◆ **PAGE EXTRACT**:
** Begin **
Java-Gaming.org    
Featured games (81)
games approved by the League of Dukes
Games in Showcase (489)
Games in Android Showcase (112)
games submitted by our members
Games in WIP (553)
games currently in development
News: Read the Java Gaming Resources, or peek at the official Java tutorials
 
    Home     Help   Search   Login   Register   
Pages: [1]
  ignore  |  Print  
  Vectorization-Optimization RFE accepted  (Read 5693 times)
0 Members and 1 Guest are viewing this topic.
Offline Linuxhippy

Senior Member


Medals: 1


Java games rock!


« Posted 2005-10-25 14:53:33 »

Hi there,

I recently opend up a RFE for adding vectorization optimizations to hotspot-server which should help especially for games and other throughput-computing running on modern processors.
In fact its today the one of two reasons why we still use C for our most heavy number crunching stuff, the whole framework is written in java but the numbers are crunched in C about 45% faster than with Java :-(

So if you're interrested give it a vote under: http://bugs.sun.com/bugdatabase/view_bug.do?bug_id=6340864

lg Clemens
Offline Mark Thornton

Senior Member





« Reply #1 - Posted 2005-10-25 15:32:14 »

A problem with floating point vectorization may be maintaining Java's relatively strict rules on FP results. This prevents the use of the multiply-accumulate instruction available on some CPUs (it uses extra precision for the intermediate result which Java forbids).
There was a JSR aimed at relaxing some of these rules, but it was withdrawn.  Embarrassed

http://jcp.org/en/jsr/detail?id=84
 This JSR proposes extensions to the JavaTM Programming Language and Java Virtual Machine that support more efficient execution of floating point code.

Withdrawn 2002.03.01. Due to the general absence of interest in the community, the Specification lead withdrew the JSR.
Offline Mark Thornton

Senior Member





« Reply #2 - Posted 2005-10-25 15:41:11 »

numbers are crunched in C about 45% faster than with Java :-(
Only 45% faster! I don't get out of bed for gains that small.  Wink

Seriously though, for me interesting performance gains start at a minimum factor of 2.
Games published by our own members! Check 'em out!
Legends of Yore - The Casual Retro Roguelike
Offline Riven
« League of Dukes »

JGO Overlord


Medals: 783
Projects: 4
Exp: 16 years


Hand over your head.


« Reply #3 - Posted 2005-10-25 16:14:06 »

I fear such an optimisation will be only done in a few undefined cases, where the JIT sees it as a possibility, so you've got to do trial-and-error and see when the JIT 'accepts' your code and does this optimisation.

Wouldn't it be a heck of a lot easier to use the native direct buffers we got now, make a little API in C/C++ and a wrapper around it? You're normally processing lots of vectors at once, so you could do a single JNI call reducing your 45% performance improvement to 44.9%. The advantage is that it's guaranteed, max out performance.

Hi, appreciate more people! Σ ♥ = ¾
Learn how to award medals... and work your way up the social rankings
Offline NVaidya

Junior Member




Java games rock!


« Reply #4 - Posted 2005-10-25 16:25:34 »

Some RFEs  for FMA still seem  to be "in progress"... but not sure of the level of interest...

http://bugs.sun.com/bugdatabase/view_bug.do;:YfiG?bug_id=4851642

http://bugs.sun.com/bugdatabase/view_bug.do;jsessionid=289794b1aa0f08ffffffffb511f713ed5723c:YfiG?bug_id=4919337



Gravity Sucks !
** End **
◆ **DATA EXTRACT**:
** Begin **
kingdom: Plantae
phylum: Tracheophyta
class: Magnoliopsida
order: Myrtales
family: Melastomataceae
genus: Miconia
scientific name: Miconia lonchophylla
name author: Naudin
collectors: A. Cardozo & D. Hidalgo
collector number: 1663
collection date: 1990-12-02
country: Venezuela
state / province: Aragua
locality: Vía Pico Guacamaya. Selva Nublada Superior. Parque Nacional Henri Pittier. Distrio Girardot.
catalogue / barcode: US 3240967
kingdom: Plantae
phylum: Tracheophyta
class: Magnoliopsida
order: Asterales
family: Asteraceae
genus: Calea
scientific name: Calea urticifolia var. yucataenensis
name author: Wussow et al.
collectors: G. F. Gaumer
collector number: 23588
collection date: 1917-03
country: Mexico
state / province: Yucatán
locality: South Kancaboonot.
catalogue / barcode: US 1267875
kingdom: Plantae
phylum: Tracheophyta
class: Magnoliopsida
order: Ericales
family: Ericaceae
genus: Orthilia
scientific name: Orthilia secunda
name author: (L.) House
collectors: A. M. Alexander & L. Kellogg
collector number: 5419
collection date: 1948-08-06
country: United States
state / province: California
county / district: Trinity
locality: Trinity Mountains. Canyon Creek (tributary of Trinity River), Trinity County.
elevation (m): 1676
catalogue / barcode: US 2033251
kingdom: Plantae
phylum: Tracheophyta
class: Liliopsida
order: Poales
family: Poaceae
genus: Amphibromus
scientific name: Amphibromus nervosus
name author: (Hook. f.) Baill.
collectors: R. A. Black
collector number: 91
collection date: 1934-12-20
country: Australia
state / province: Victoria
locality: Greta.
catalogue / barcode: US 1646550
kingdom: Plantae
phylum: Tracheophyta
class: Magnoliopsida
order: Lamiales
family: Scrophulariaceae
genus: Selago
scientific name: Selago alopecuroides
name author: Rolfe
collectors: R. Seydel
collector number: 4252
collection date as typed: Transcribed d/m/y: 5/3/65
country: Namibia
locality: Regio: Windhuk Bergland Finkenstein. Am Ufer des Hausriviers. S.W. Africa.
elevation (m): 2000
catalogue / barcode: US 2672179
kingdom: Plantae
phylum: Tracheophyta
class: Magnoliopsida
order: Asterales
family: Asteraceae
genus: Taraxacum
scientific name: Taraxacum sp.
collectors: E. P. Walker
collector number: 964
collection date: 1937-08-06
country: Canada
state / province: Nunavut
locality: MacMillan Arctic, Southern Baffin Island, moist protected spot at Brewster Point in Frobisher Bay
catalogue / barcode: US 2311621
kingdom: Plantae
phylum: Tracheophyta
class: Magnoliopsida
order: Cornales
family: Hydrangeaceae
** End **
Return verbatim the passage of the vectorization forum thread that opens with the words containing "I fear such" and closes with "max out performance.".

◆ **WRITTEN RESPONSE**:
I fear such an optimisation will be only done in a few undefined cases, where the JIT sees it as a possibility, so you've got to do trial-and-error and see when the JIT 'accepts' your code and does this optimisation.

Wouldn't it be a heck of a lot easier to use the native direct buffers we got now, make a little API in C/C++ and a wrapper around it? You're normally processing lots of vectors at once, so you could do a single JNI call reducing your 45% performance improvement to 44.9%. The advantage is that it's guaranteed, max out performance.